- _Exercise goal_
What you give back must match the records below exactly, apart from the pictures, which are omitted.

- _Records for the task_
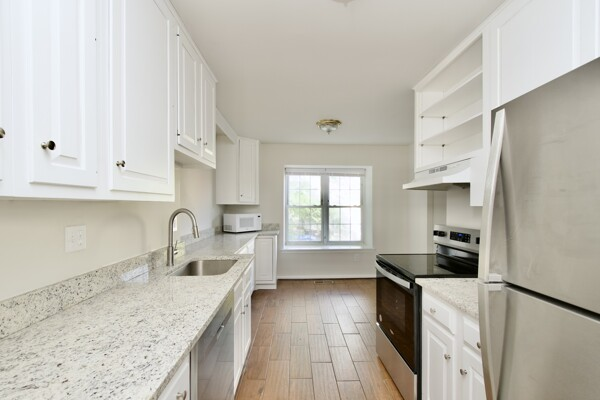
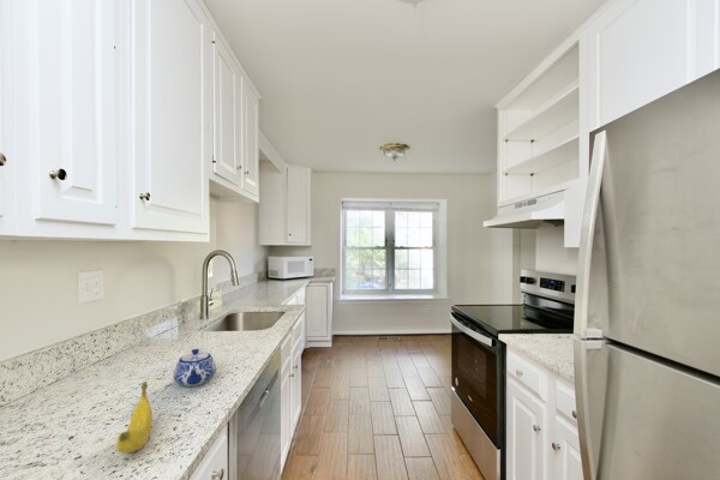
+ teapot [172,348,217,388]
+ banana [115,380,154,455]
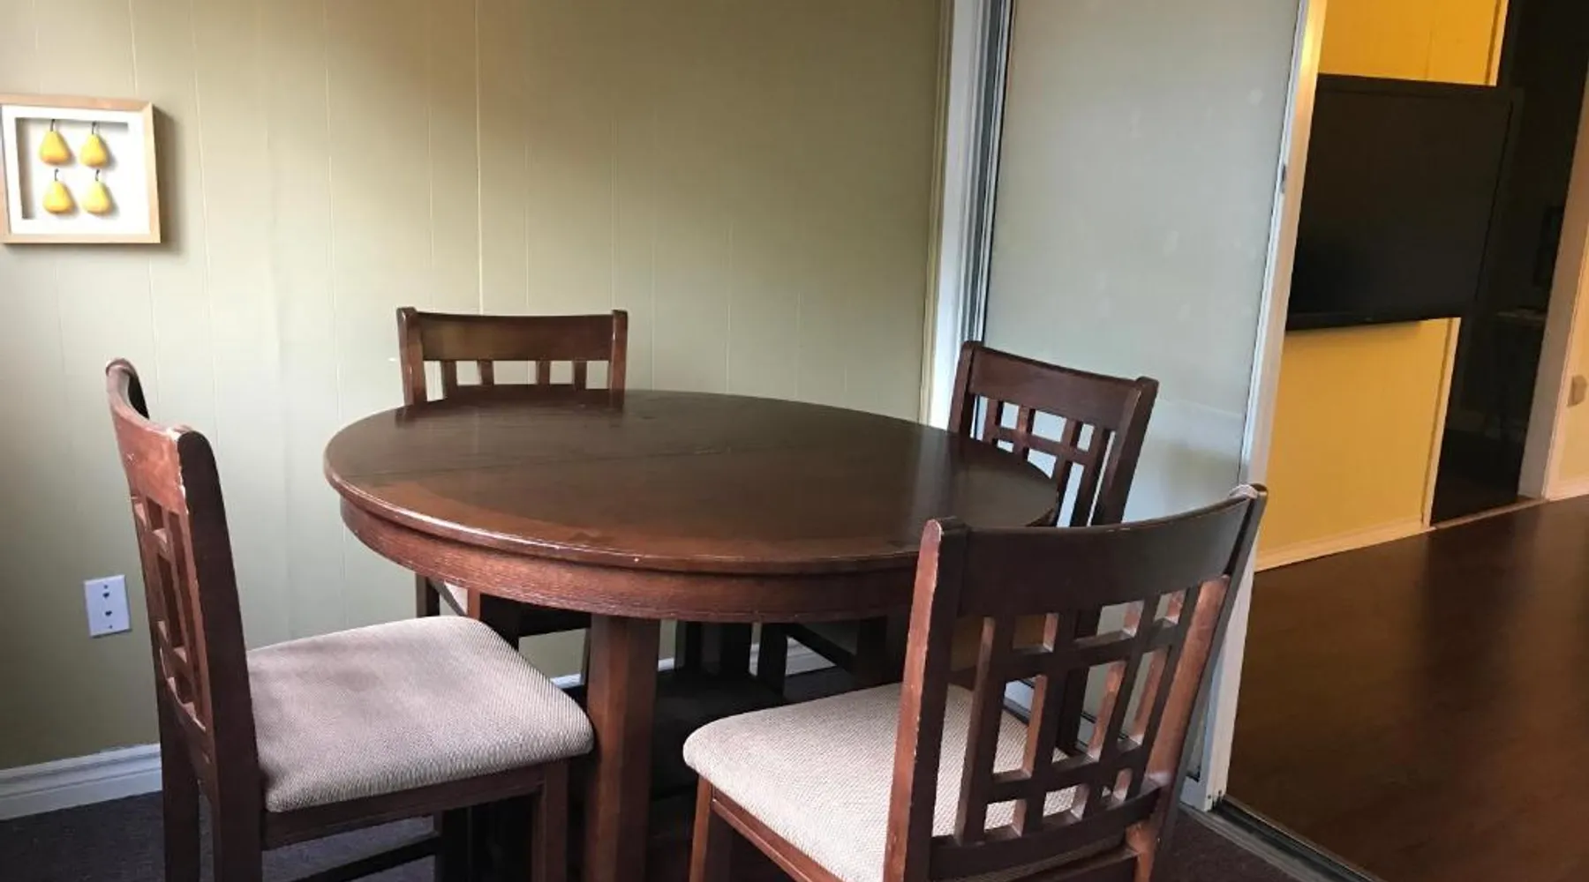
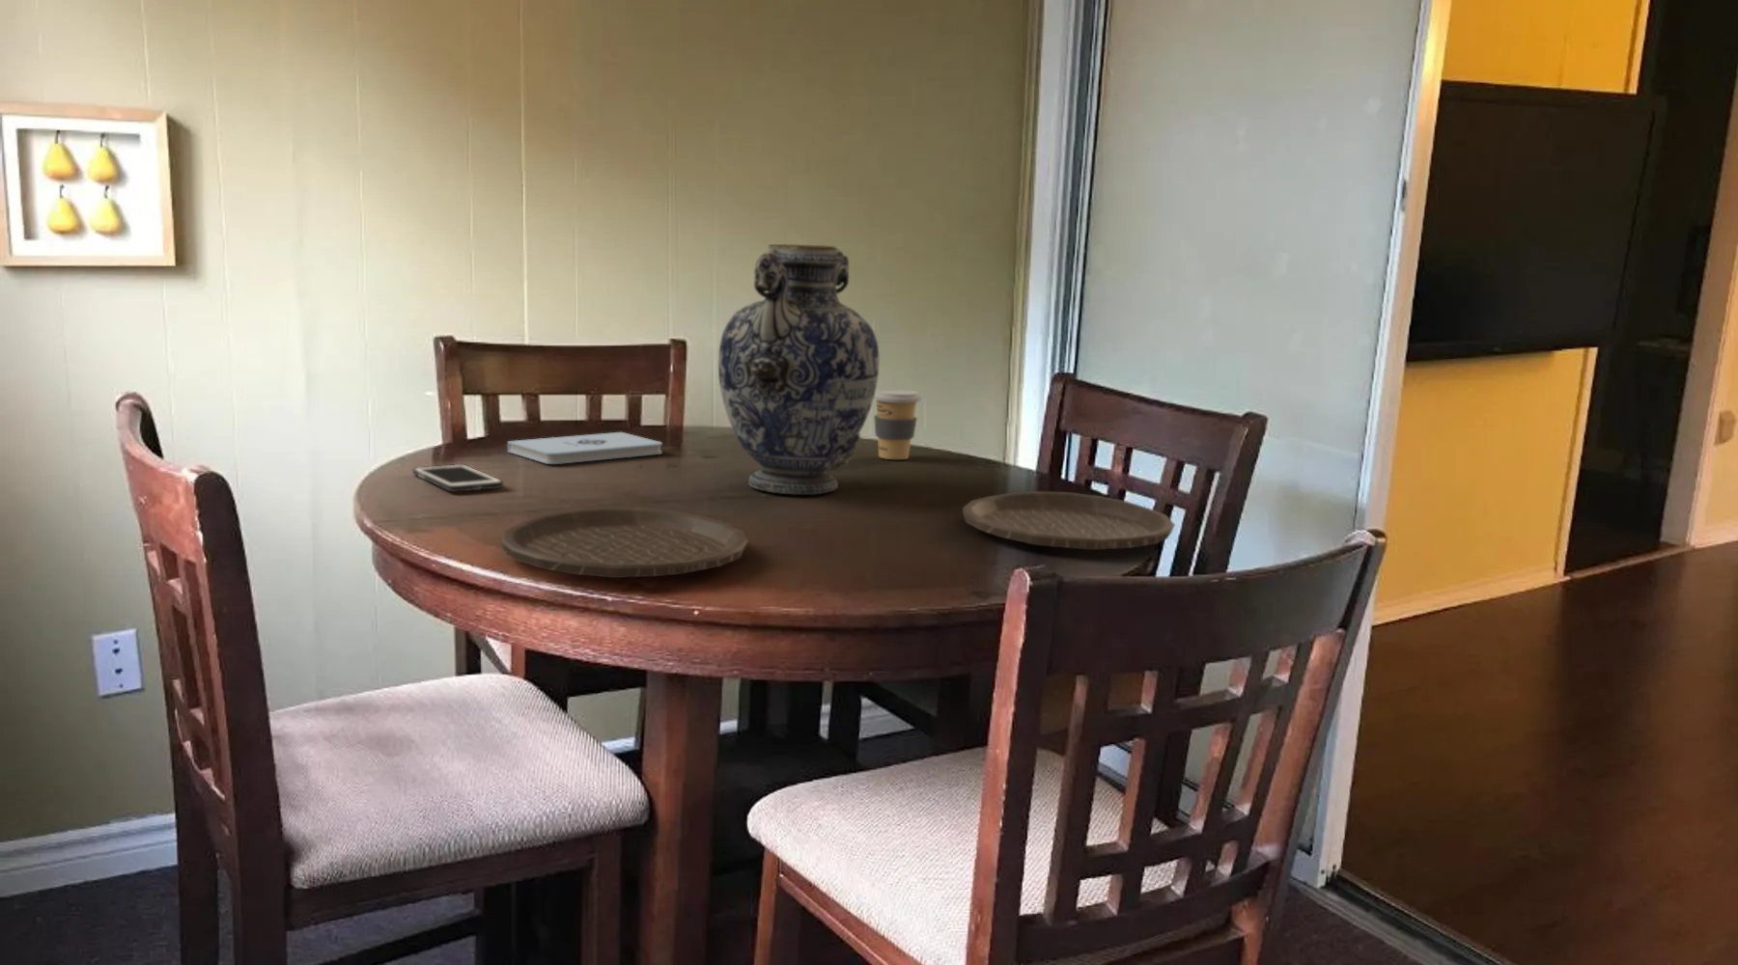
+ vase [717,244,880,496]
+ plate [500,505,749,579]
+ plate [962,490,1176,551]
+ notepad [506,431,663,465]
+ coffee cup [873,387,922,460]
+ cell phone [413,463,504,493]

- _Answer section_
+ teapot [172,348,217,388]
+ banana [115,380,154,455]
+ vase [717,244,880,496]
+ plate [500,505,749,579]
+ plate [962,490,1176,551]
+ notepad [506,431,663,465]
+ coffee cup [873,387,922,460]
+ cell phone [413,463,504,493]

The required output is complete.